Partial Paraplegia: top Josephine County Trial Result
Workplace Injury Leads to Partial Paraplegia: $2.285 Million Verdict.
A man in his 30s, married with a young child, was working in a southern Oregon mill. His job involved feeding boards into a machine that sawed them into long, thin strips of wood. While he was doing his work, the machine kicked back one of the sticks, which impaled him in his torso.
The worker was taken to the hospital after the workplace injury. The ER doctor reported that the man had normal motor and sensory functions in both legs. Over the next four days, the worker suffered progressive neurological deterioration. By the time he was sent to a different hospital, he was a partial paraplegic, with extensive permanent loss of function below the waist.

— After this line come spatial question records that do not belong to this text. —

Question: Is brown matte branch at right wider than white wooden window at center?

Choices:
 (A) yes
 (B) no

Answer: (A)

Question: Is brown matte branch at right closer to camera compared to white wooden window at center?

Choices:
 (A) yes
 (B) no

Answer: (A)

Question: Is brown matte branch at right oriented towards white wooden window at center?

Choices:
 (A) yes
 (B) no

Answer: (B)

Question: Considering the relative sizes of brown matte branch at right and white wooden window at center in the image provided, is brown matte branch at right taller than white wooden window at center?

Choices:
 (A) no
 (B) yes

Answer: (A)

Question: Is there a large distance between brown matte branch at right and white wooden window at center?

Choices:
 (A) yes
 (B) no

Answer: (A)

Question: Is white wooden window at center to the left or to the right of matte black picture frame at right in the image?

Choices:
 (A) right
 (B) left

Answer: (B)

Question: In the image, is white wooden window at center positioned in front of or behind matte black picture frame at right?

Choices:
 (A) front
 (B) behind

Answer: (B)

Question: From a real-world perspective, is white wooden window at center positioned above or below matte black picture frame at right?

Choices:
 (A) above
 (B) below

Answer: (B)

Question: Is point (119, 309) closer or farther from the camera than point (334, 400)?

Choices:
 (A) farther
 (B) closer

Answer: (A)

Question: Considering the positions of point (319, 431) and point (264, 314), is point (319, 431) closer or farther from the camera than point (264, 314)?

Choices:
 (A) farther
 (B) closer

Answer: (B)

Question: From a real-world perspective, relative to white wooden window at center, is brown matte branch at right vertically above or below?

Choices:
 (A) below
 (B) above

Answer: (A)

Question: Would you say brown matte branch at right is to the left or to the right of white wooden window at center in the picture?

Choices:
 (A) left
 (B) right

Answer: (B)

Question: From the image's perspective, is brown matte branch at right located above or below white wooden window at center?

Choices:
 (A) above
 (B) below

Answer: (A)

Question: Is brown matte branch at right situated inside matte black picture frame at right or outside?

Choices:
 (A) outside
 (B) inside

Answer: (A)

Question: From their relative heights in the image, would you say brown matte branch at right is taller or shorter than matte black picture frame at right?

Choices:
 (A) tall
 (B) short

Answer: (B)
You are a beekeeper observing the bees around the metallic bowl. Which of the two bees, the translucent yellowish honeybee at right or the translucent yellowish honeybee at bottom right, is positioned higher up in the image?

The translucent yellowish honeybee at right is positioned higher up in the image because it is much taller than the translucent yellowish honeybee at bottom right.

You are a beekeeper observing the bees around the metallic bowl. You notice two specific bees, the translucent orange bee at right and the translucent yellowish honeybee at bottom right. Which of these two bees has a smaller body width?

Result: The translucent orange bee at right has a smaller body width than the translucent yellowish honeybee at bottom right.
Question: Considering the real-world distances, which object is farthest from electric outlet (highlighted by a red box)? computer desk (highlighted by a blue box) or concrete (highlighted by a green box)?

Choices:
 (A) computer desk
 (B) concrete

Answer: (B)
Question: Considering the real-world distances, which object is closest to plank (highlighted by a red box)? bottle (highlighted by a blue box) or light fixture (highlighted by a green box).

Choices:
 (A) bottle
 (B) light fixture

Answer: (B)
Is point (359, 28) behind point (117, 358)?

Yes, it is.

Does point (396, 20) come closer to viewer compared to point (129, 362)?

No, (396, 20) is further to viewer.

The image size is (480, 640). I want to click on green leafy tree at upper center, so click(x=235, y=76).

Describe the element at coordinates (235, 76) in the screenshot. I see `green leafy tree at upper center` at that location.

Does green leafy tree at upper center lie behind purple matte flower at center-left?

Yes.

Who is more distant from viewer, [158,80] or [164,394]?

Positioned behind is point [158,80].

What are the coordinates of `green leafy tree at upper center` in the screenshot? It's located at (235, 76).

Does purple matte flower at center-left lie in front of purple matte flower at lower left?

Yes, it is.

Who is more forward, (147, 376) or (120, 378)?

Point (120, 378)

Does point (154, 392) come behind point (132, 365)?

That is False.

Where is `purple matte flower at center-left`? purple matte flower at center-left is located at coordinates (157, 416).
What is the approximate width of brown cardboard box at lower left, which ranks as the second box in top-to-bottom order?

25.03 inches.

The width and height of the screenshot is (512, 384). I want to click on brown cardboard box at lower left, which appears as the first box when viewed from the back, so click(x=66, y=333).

The man did not know it, but the initial exploratory surgery by the trauma surgeon did not remove pieces of wood and fabric that lodged next to the nerves in the man’s lower spine. Even a good surgeon can miss that kind of thing as they try to follow the wound path from the flank into the interior of the body.
After the initial trauma work, primary care of the man passed to an orthopedic surgeon. Oddly, the surgeon did not order appropriate spinal imaging studies after it became clear that the man was losing spinal cord function, and did not request or obtain a neurological or neurosurgical consultation. As a result, the orthopedist never diagnosed that there was an injury to the spinal cord (technically, the “cauda equina,” which is the name for the central nervous system nerves as they leave the spinal cord and descend below the low back).
The insurance company for the orthopedic surgeon refused to engage in meaningful negotiations, and the case went to trial in Grants Pass. During the trial, physician and surgeon witnesses called for the worker showed that the orthopedic surgeon did not use the care, skill, and diligence required for medical specialists in towns comparable to Grants Pass, and if he had, the worker would not have become permanently partially paralyzed in his lower body.
The trial also involved a life care planner with extensive experience calculating the annual costs of medical, household, and other care for a paraplegic. Another expert witness was a vocational counselor who, through records reviews, interviewing, and testing, determined the amount of the impairment of earning capacity suffered by the worker.
The insurance defense lawyer argued both that the orthopedic spine surgeon had acted appropriately, and also tried to blame others who were not parties to the case. As a broad generalization, efforts by a defendant to present evidence that someone else (who is not a party and never was a party) caused the harm is not legally successful unless the defendant shows that such negligence was the sole cause of the injured person’s loss. Also, as a general rule, when there is a workplace injury, the employer is immune from liability, and no one can allocate a share of legal responsibility to the employer.
The case was carefully presented, and very capably defended. A Josephine County jury determined that the worker’s injuries were preventable, that the defendant was negligent, and assessed damages in the amount of $2,285,191. It was reported at the time that this was the largest injury verdict in Josephine County.